SELECTED PASSAGE –
■ ■ ■ ■ ■
Problem Statement: Given a string containing only the characters '(', ')', '{', '}', '[', ']', determine if the input string is valid. A string is valid if every opening bracket has a corresponding closing bracket in the correct order.
Learning Goals:
- Understand when and why to use stacks
- Master the Last-In-First-Out (LIFO) pattern
- Learn to handle matching problems systematically
- Develop intuition for nested structure problems
Before diving into code, let's visualize what makes a string valid or invalid.
Example 1: Simple matching
Input: "()"
Visual:
Step 1: See '(' → Push to stack → Stack: ['(']
Step 2: See ')' → Matches top '(' → Pop → Stack: []
Result: Stack empty ✓ VALID
Example 2: Multiple types
Input: "()[]{}"
Process:
( → stack: ['(']
) → matches '(', pop → stack: []
[ → stack: ['[']
] → matches '[', pop → stack: []
{ → stack: ['{']
} → matches '{', pop → stack: []
Result: Stack empty ✓ VALID
Example 3: Nested brackets
Input: "{[()]}"
Process:
{ → stack: ['{']
[ → stack: ['{', '[']
( → stack: ['{', '[', '(']
) → matches '(', pop → stack: ['{', '[']
] → matches '[', pop → stack: ['{']
} → matches '{', pop → stack: []
Result: Stack empty ✓ VALID
Visual nesting:
{ [ ( ) ] }
└─────────┘ Outermost pair
└───────┘ Middle pair
└───┘ Innermost pair
Example 1: Mismatched types
Input: "(]"
Process:
( → stack: ['(']
] → top is '(' but we need ']' to match '['
MISMATCH! ✗ INVALID
The ']' doesn't match the '(' on top of stack.
Example 2: Wrong order
Input: "([)]"
Process:
( → stack: ['(']
[ → stack: ['(', '[']
) → top is '[' but ')' should match '('
MISMATCH! ✗ INVALID
Visual issue:
( [ ) ]
└───┘ Tries to close inner pair
└─X─┘ Before closing middle pair
Example 3: Unclosed brackets
Input: "((("
Process:
( → stack: ['(']
( → stack: ['(', '(']
( → stack: ['(', '(', '(']
Result: Stack not empty ✗ INVALID
Three opening brackets, zero closing brackets.
Example 4: Closing with no opening
Input: ")"
Process:
) → stack is empty, nothing to match!
✗ INVALID
Can't close what was never opened.
When you see a closing bracket like ')', which opening bracket must it match with?
Answer: The most recent unmatched opening bracket.
■ ■ ■ ■ ■
[Collected data entries]
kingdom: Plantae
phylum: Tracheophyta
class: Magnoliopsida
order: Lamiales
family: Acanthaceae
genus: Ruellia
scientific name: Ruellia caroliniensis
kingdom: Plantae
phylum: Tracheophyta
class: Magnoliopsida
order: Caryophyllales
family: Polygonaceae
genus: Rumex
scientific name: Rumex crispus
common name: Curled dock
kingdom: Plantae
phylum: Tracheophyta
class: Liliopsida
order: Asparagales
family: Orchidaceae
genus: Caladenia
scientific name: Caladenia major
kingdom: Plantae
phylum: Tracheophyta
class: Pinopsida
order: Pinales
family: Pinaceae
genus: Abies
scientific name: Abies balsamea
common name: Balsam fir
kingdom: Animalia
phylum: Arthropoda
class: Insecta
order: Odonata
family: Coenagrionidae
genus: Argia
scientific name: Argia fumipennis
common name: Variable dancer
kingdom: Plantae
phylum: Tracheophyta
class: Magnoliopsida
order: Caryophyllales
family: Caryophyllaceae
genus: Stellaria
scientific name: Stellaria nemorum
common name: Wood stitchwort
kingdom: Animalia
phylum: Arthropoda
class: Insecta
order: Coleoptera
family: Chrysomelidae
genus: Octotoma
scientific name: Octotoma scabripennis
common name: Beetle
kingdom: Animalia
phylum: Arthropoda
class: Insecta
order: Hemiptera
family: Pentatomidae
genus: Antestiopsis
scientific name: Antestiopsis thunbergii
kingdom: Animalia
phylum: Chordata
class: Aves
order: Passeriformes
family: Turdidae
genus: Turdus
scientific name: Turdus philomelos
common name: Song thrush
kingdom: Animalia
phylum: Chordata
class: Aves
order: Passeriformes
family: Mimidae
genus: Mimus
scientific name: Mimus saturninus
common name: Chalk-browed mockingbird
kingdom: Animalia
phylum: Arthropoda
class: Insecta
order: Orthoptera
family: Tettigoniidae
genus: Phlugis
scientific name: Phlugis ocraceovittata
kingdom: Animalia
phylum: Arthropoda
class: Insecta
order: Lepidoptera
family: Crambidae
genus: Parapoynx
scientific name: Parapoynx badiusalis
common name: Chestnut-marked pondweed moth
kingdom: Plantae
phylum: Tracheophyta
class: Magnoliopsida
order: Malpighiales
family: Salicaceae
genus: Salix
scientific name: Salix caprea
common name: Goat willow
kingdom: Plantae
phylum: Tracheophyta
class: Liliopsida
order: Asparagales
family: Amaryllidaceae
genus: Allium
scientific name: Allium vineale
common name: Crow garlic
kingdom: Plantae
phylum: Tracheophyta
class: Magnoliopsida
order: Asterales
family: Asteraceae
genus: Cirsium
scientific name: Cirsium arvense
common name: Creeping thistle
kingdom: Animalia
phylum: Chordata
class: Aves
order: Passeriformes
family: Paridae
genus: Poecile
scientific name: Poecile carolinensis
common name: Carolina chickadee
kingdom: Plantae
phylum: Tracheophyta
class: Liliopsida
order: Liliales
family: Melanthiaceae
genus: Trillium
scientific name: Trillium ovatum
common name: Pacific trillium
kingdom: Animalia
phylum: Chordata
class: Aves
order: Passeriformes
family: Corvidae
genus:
■ ■ ■ ■ ■
WHAT YOU HAVE TO DO –
Write out the passage of the bracket-matching tutorial word for word, starting with "Example 4: Closing" and going on through "unmatched opening bracket.".

EXERCISE SOLUTION –
Example 4: Closing with no opening
Input: ")"
Process:
) → stack is empty, nothing to match!
✗ INVALID
Can't close what was never opened.
When you see a closing bracket like ')', which opening bracket must it match with?
Answer: The most recent unmatched opening bracket.